I’m hesitating even explaining the center itself, because I’m so nervous that once I do, someone will say, “Whoa. That sounds crazy. Why would you do that?”
And there is a part of me that thinks along those lines as well. I left not knowing how I felt, but this morning I realized that there was a fear inside of me saying, “You can’t really do this. It’s unsafe and too risky. You need meds. You need a doctor. You need to be hooked up to monitors. Not to give birth in a bed or a tub. What are you thinking?”
I felt like I’d taken my insistence of wanting to have this time around be different to the extreme.
They do not give ultrasounds, although we will get our 20 week one done somewhere else.
There are no meds.
The birthing center is a home that has been in business 25 years. It is also one of the biggest midwifery schools in the country, and so there are students at all levels there along with a licensed midwife at all time. There is a kitchen, 2 bathrooms, a waiting room with couches.
There are 3 rooms with a bed, table, couch, rocking chair, wardrobe with medical supplies, and a sink. In one room there is a large tub for water birth.

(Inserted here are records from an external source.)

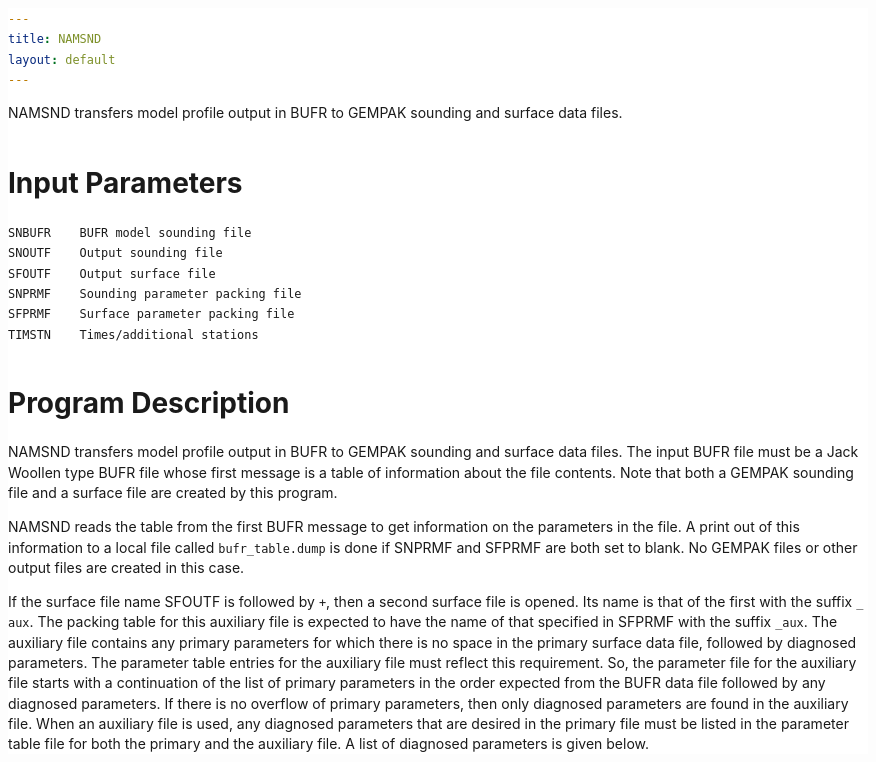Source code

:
 ```yaml
---
title: NAMSND
layout: default
---
```


NAMSND transfers model profile output in BUFR to GEMPAK sounding
and surface data files.

# Input Parameters
 
	SNBUFR    BUFR model sounding file
	SNOUTF    Output sounding file
	SFOUTF    Output surface file
	SNPRMF    Sounding parameter packing file
	SFPRMF    Surface parameter packing file
	TIMSTN    Times/additional stations
 
 

# Program Description
 
NAMSND transfers model profile output in BUFR to GEMPAK
sounding and surface data files.  The input BUFR file must be a
Jack Woollen type BUFR file whose first message is a table of
information about the file contents.  Note that both a GEMPAK
sounding file and a surface file are created by this program.

NAMSND reads the table from the first BUFR message to get
information on the parameters in the file.  A print out of this
information to a local file called `bufr_table.dump` is done if
SNPRMF and SFPRMF are both set to blank.  No GEMPAK files or
other output files are created in this case.

If the surface file name SFOUTF is followed by `+`, then a second
surface file is opened.  Its name is that of the first with the
suffix `_aux`.  The packing table for this auxiliary file is
expected to have the name of that specified in SFPRMF with the
suffix `_aux`.  The auxiliary file contains any primary parameters
for which there is no space in the primary surface data file,
followed by diagnosed parameters.  The parameter table entries for
the auxiliary file must reflect this requirement.  So, the
parameter file for the auxiliary file starts with a continuation
of the list of primary parameters in the order expected from the
BUFR data file followed by any diagnosed parameters.  If there is
no overflow of primary parameters, then only diagnosed parameters
are found in the auxiliary file.  When an auxiliary file is
used, any diagnosed parameters that are desired in the primary
file must be listed in the parameter table file for both the
primary and the auxiliary file.  A list of diagnosed parameters
is given below.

There are things hanging from the ceiling. They tie large amounts of cloth that you can hang from while you’re in labor. (That sounded amazing. Weightless birth? Awesome.)

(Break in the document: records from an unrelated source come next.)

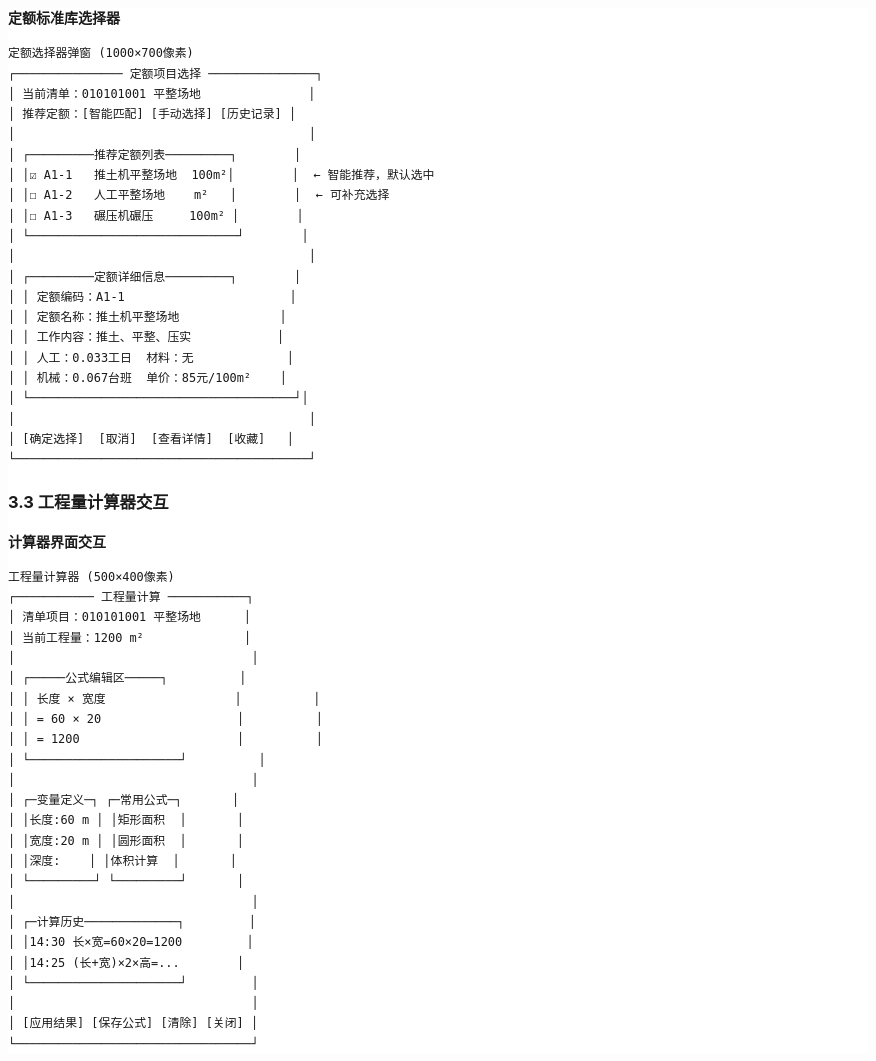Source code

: **定额标准库选择器**
```
定额选择器弹窗 (1000×700像素)
┌─────────────── 定额项目选择 ───────────────┐
│ 当前清单：010101001 平整场地               │
│ 推荐定额：[智能匹配] [手动选择] [历史记录] │
│                                         │
│ ┌─────────推荐定额列表─────────┐        │
│ │☑ A1-1   推土机平整场地  100m²│        │  ← 智能推荐，默认选中
│ │☐ A1-2   人工平整场地    m²   │        │  ← 可补充选择
│ │☐ A1-3   碾压机碾压     100m² │        │
│ └─────────────────────────────┘        │
│                                         │
│ ┌─────────定额详细信息─────────┐        │
│ │ 定额编码：A1-1                       │
│ │ 定额名称：推土机平整场地              │  
│ │ 工作内容：推土、平整、压实            │
│ │ 人工：0.033工日  材料：无             │
│ │ 机械：0.067台班  单价：85元/100m²    │
│ └─────────────────────────────────────┘│
│                                         │
│ [确定选择]  [取消]  [查看详情]  [收藏]   │
└─────────────────────────────────────────┘
```

### 3.3 工程量计算器交互

**计算器界面交互**
```
工程量计算器 (500×400像素)
┌─────────── 工程量计算 ───────────┐
│ 清单项目：010101001 平整场地      │
│ 当前工程量：1200 m²              │
│                                 │
│ ┌─────公式编辑区─────┐          │
│ │ 长度 × 宽度                  │          │
│ │ = 60 × 20                   │          │  
│ │ = 1200                      │          │
│ └─────────────────────┘          │
│                                 │
│ ┌─变量定义─┐ ┌─常用公式─┐       │
│ │长度:60 m │ │矩形面积  │       │
│ │宽度:20 m │ │圆形面积  │       │
│ │深度:    │ │体积计算  │       │
│ └─────────┘ └─────────┘       │
│                                 │
│ ┌─计算历史─────────────┐         │
│ │14:30 长×宽=60×20=1200         │
│ │14:25 (长+宽)×2×高=...        │
│ └─────────────────────┘         │
│                                 │
│ [应用结果] [保存公式] [清除] [关闭] │
└─────────────────────────────────┘
```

I felt like I was in a very earthy Twilight zone.
It was JUST SO DIFFERENT.
I know that this is what I want. I do. There is simply that part of me that is so ingrained in the medical system about removing pregnancy from its natural process, and the fact that I’ve been through such a tremendous loss with it, that keeps me wondering if I’m truly doing something right and not insane. Please don’t take offense if you’ve had a birth this way – it’s nothing personal. These are my own fears, my own worries from my experiences.
My midwife gave me video and book suggestions (like Ina May’s Guide to Childbirth), but she also said something that has stuck with me through all my doubts:
“One of the most special experiences for us is to see a woman have a natural birth who has previously had an epidural. It’s incredible to see what they do to make it happen knowing the difference.”
Then she asked if I had any special requests for birth and I said I just wanted my baby. Alive and healthy. Other than that I don’t really care.
We’ll get to special requests way down the road. I’m not ready for that quite yet. Most they already do anyway.
Heck, I’m still trying to wrap my head around sitting on a bed for an appointment.